Maintenant que cette lumière est bien visible au bout du tunnel, ce n’est peut-être pas le temps de se convertir au je-m’en-foutisme et d’improviser un karaoké ou un cercle de danse dans le sous-sol sous prétexte que vous êtes huit personnes et que ça bouge, comme le recommandait le premier ministre pour les activités extérieures. « Tant que ça grouille, y a pas d’embrouille », n’est pas la chanson à répondre la plus appropriée en ces temps de pandémie.

Parlant de cercle de danse, permettez-moi de faire un dernier aparté lexical pour respecter la règle des trois dans mon texte. Si vous cherchez un cercle de danse parfait en ces temps où on tourne en rond dans les salons, ce n’est pas au Québec, mais en Haïti où on danse le compas qu’il faut aller. Bien que le cercle de danse semble universel, les Québécois, les Acadiens et autres francophones du Canada ont opté plutôt pour la dissidence en exécutant des danses carrées.

Quel lien avec mon sujet ? Les rapprochements interdits et le temps des Fêtes. Rappelons que ces danses étaient aussi autrefois des prétextes pour se coller, se frôler et se toucher. Grâce à elles, les francophones sublimaient les contraintes de la monogamie et la pudeur qu’imposait la religion catholique omniprésente. Aussi, sans girafer, il arrivait qu’on change de partenaire, comme le demandait souvent le calleur. Même que, parmi les grandes rondes et les danses carrées, il se formait parfois des triangles amoureux. Comme quoi Desproges avait raison de penser que la danse est cette frustration verticale d’un désir horizontal.

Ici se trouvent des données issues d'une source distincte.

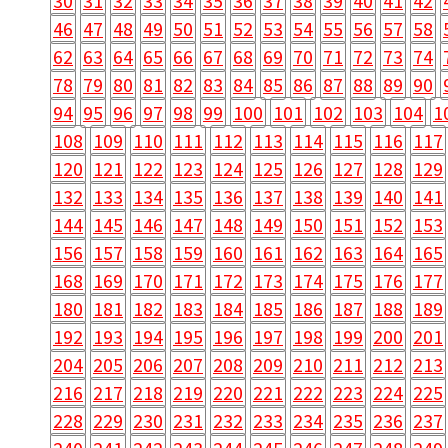
30
31
32
33
34
35
36
37
38
39
40
41
42
46
47
48
49
50
51
52
53
54
55
56
57
58
62
63
64
65
66
67
68
69
70
71
72
73
74
78
79
80
81
82
83
84
85
86
87
88
89
90
94
95
96
97
98
99
100
101
102
103
104
1
108
109
110
111
112
113
114
115
116
117
120
121
122
123
124
125
126
127
128
129
132
133
134
135
136
137
138
139
140
141
144
145
146
147
148
149
150
151
152
153
156
157
158
159
160
161
162
163
164
165
168
169
170
171
172
173
174
175
176
177
180
181
182
183
184
185
186
187
188
189
192
193
194
195
196
197
198
199
200
201
204
205
206
207
208
209
210
211
212
213
216
217
218
219
220
221
222
223
224
225
228
229
230
231
232
233
234
235
236
237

La frustration, c’est le mot le plus juste pour décrire ce que ressentent les enfants en ces temps maudits, et il faut désamorcer les tensions et baisser la température dans le logis des familles nucléaires.

Fallait s’y attendre. Lorsqu’on mélange la famille, le nucléaire et le confinement pendant le temps des Fêtes, les risques d’explosion peuvent devenir bien réels.

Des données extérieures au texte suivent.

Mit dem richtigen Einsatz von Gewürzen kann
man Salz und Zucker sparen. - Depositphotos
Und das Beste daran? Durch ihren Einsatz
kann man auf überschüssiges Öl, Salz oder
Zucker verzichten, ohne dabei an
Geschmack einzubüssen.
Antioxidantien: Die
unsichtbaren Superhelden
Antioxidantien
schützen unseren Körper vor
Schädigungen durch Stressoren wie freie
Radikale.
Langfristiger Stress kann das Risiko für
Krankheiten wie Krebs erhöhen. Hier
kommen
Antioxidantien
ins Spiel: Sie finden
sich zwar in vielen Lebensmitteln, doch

C’est d’ailleurs principalement pour cette raison, que depuis longtemps, comme écologiste, je souhaite qu’on sorte aussi le nucléaire de nos familles !

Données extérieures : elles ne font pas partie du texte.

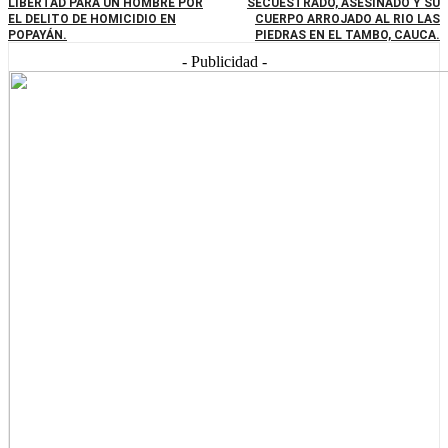
LIBERTAD PARA UN HOMBRE POR
SECUESTRADO, ASESINADO Y SU
EL DELITO DE HOMICIDIO EN
CUERPO ARROJADO AL RIO LAS
POPAYÁN.
PIEDRAS EN EL TAMBO, CAUCA.
- Publicidad -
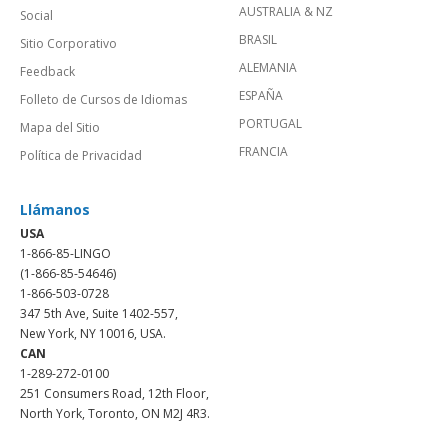
AUSTRALIA & NZ
Social
BRASIL
Sitio Corporativo
ALEMANIA
Feedback
ESPAÑA
Folleto de Cursos de Idiomas
PORTUGAL
Mapa del Sitio
FRANCIA
Política de Privacidad
Llámanos
USA
1-866-85-LINGO
(1-866-85-54646)
1-866-503-0728
347 5th Ave, Suite 1402-557,
New York, NY 10016, USA.
CAN
1-289-272-0100
251 Consumers Road, 12th Floor,
North York, Toronto, ON M2J 4R3.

En temps normal, je souhaiterais que le temps des Fêtes soit pour votre gang ce que la mitaine est à la famille des doigts. C’est-à-dire une occasion de rassemblement, de solidarité et de réchauffement mutuel. Mais, en cette année pas comme les autres, je souhaite plutôt que le temps des Fêtes soit pour votre gang ce que le gant est à la famille des doigts. Quand il est très froid dehors, un gant, c’est moins chaud qu’une mitaine, mais il présente l’avantage de faciliter la distanciation de la famille des doigts. Alors, que vous soyez dans une famille nombreuse, une famille nucléaire, une famille recomposée, une famille choisie ou métissée-serré comme la mienne, je vous souhaite un agréable temps des Fêtes malgré la turbulence et la réclusion indispensable.